Nilai-nilai kapitalisme yang eksploitatif tidak dapat serta merta dihilangkan begitu saja dalam konteks pendidikan kita saat ini. Namun marhaenisme sebagai suatu alternatif tentunya mampu melahirkan pergerakan massif yang juga didorong dengan aliansi lain sehingga dapat meluas dan tidak terpaku pada satu dimensi ruang. Meninjau opresi pendidikan semacam ini tidak hanya terjadi dalam lingkup kecil tetapi sudah menjadi rahasia umum pada bilik-bilik institusi. Legitimasi jaminan mutu dalam sistem tersebut masih perlu dikaji ulang, bagaimana penindakan atas asas demokrasi di lingkup kampus yang dijalankan mahasiswa belum mendapat feedback positif.
Sementara itu, poin tersebut didukung dengan pernyataan Freire dalam bukunya yang mengkomparasi pendidikan antidialogika dan dialogika. Ia menilai antidialogika menganggap pendidikan sebagai alat untuk menindas, melalui karakter menaklukkan, adu domba lalu menguasai, dan manipulasi, serta serangan kebudayaan.

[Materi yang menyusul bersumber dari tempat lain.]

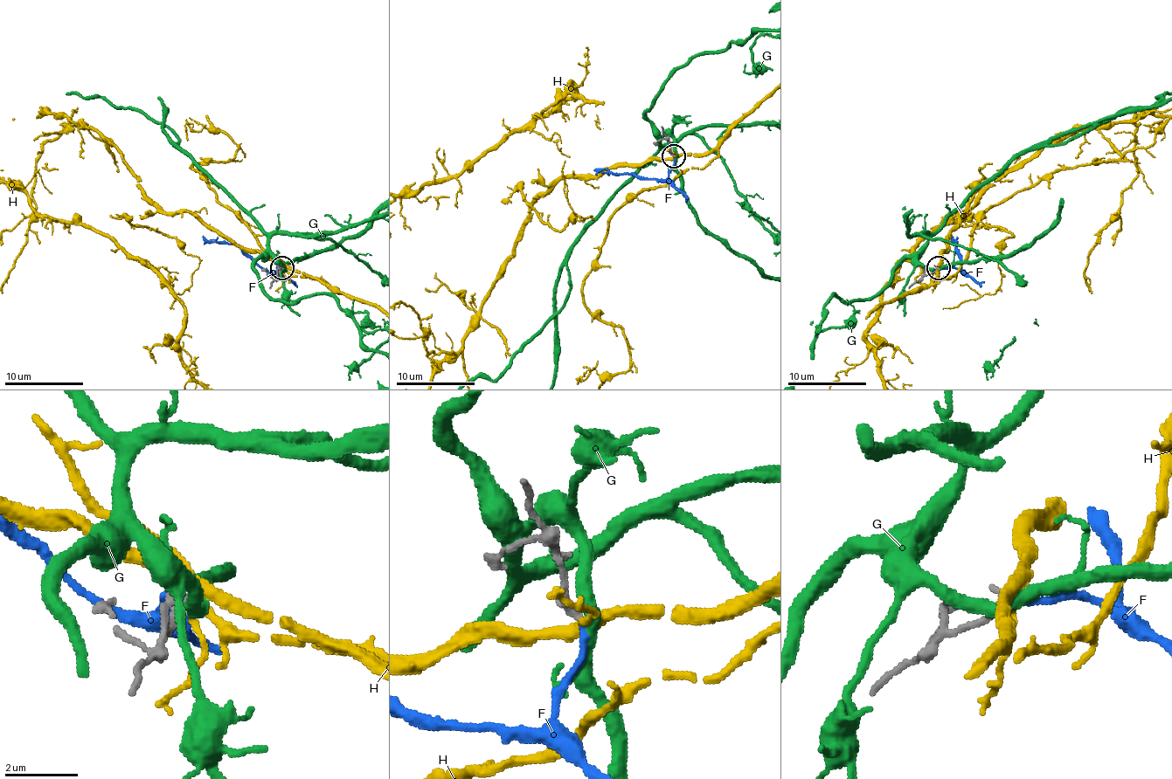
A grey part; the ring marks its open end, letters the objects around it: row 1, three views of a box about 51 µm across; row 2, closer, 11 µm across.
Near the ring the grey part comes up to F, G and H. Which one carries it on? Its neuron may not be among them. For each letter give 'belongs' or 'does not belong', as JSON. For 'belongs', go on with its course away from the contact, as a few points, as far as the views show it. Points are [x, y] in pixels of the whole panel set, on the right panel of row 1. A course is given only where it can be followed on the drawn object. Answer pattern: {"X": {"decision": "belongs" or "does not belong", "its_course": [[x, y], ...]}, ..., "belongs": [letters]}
{"F": {"decision": "belongs"}, "G": {"decision": "does not belong"}, "H": {"decision": "does not belong"}, "belongs": ["F"]}

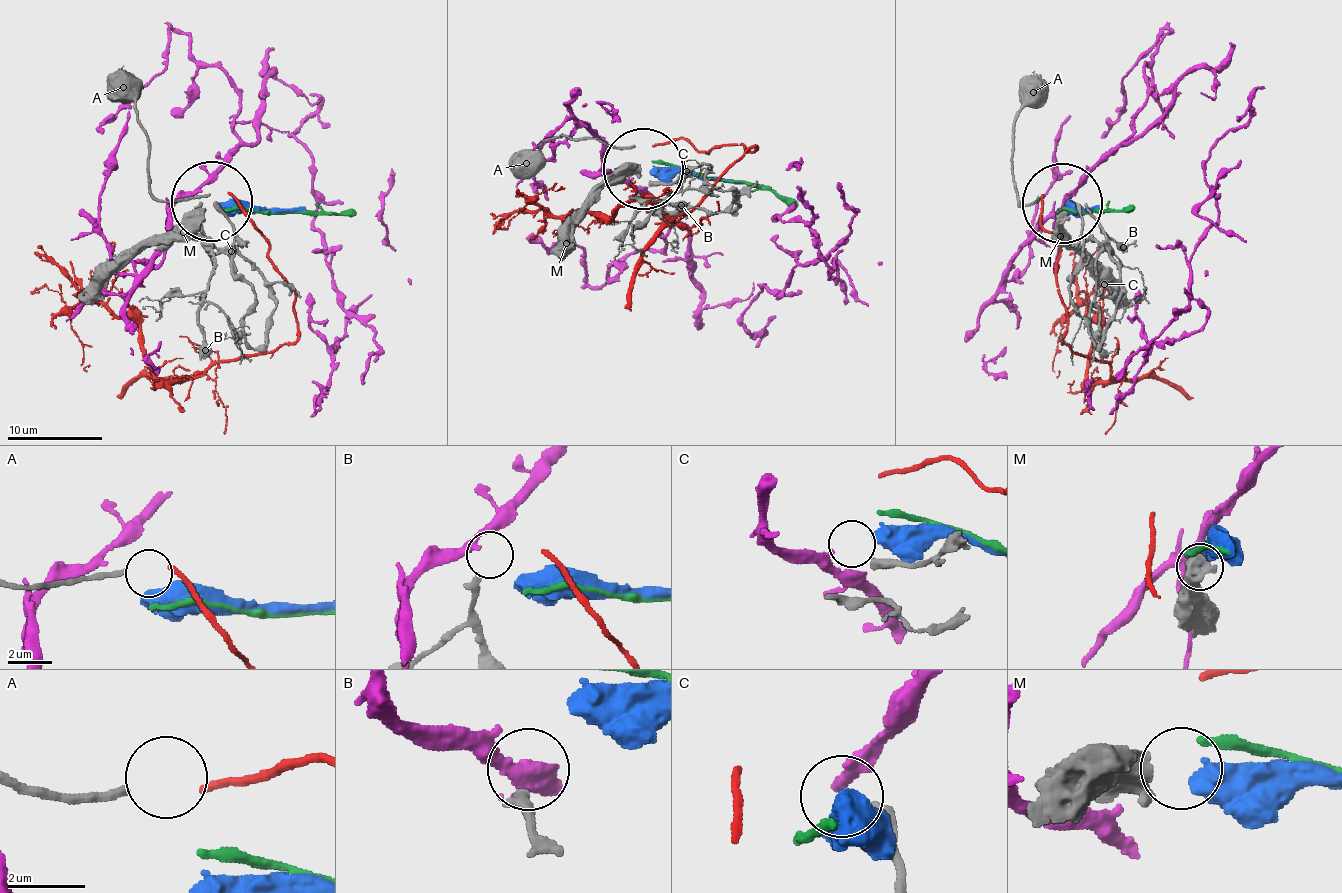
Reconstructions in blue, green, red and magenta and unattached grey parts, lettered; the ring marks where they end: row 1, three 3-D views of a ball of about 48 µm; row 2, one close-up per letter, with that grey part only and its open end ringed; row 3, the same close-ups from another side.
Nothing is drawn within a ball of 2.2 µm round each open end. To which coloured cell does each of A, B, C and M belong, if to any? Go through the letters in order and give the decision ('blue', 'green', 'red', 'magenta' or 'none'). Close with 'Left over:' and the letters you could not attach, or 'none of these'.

Sedangkan dialogika merupakan alat pembebasan yang melibatkan kerja sama, persatuan, organisasi, dan perpaduan kebudayaan. Dalam hal ini wujud penindasan masih berupa suatu kebijakan yang menekan dan nominal, dalam artian belum dapat diimplikasikan kepada seluruh bagian terkait. Bagaimana tidak,, dalam perumusan kebijakannya sendiri tidak ada upaya audiensi dan dialog proporsional antara pihak instansi dengan mahasiswa.
Berhubungan dengan keterbatasan akses komunikasi, tidak sedikit pula instansi yang bertindak represif kepada para mahasiswanya. Oleh karenanya, dalam merefleksi nilai marhaenisme sudah seharusnya kita berdampingan dengan dinamika teknologi. Baik dalam upaya mobilisasi, sosialisasi, dan upaya-upaya lainnya seperti meningkatkan akselerasinya dalam media propaganda. Dengan adanya sinergi tersebut, marhaenisme lagi tidak terkekang pada romantisme lama. Dewasa ini, penghapusan penjarahan dalam ruang lingkup pendidikan menjadi tanggung jawab kita bersama sebagai wujud solidaritas terhadap bagian-bagian masyarakat yang ditenggelamkan oleh sistem.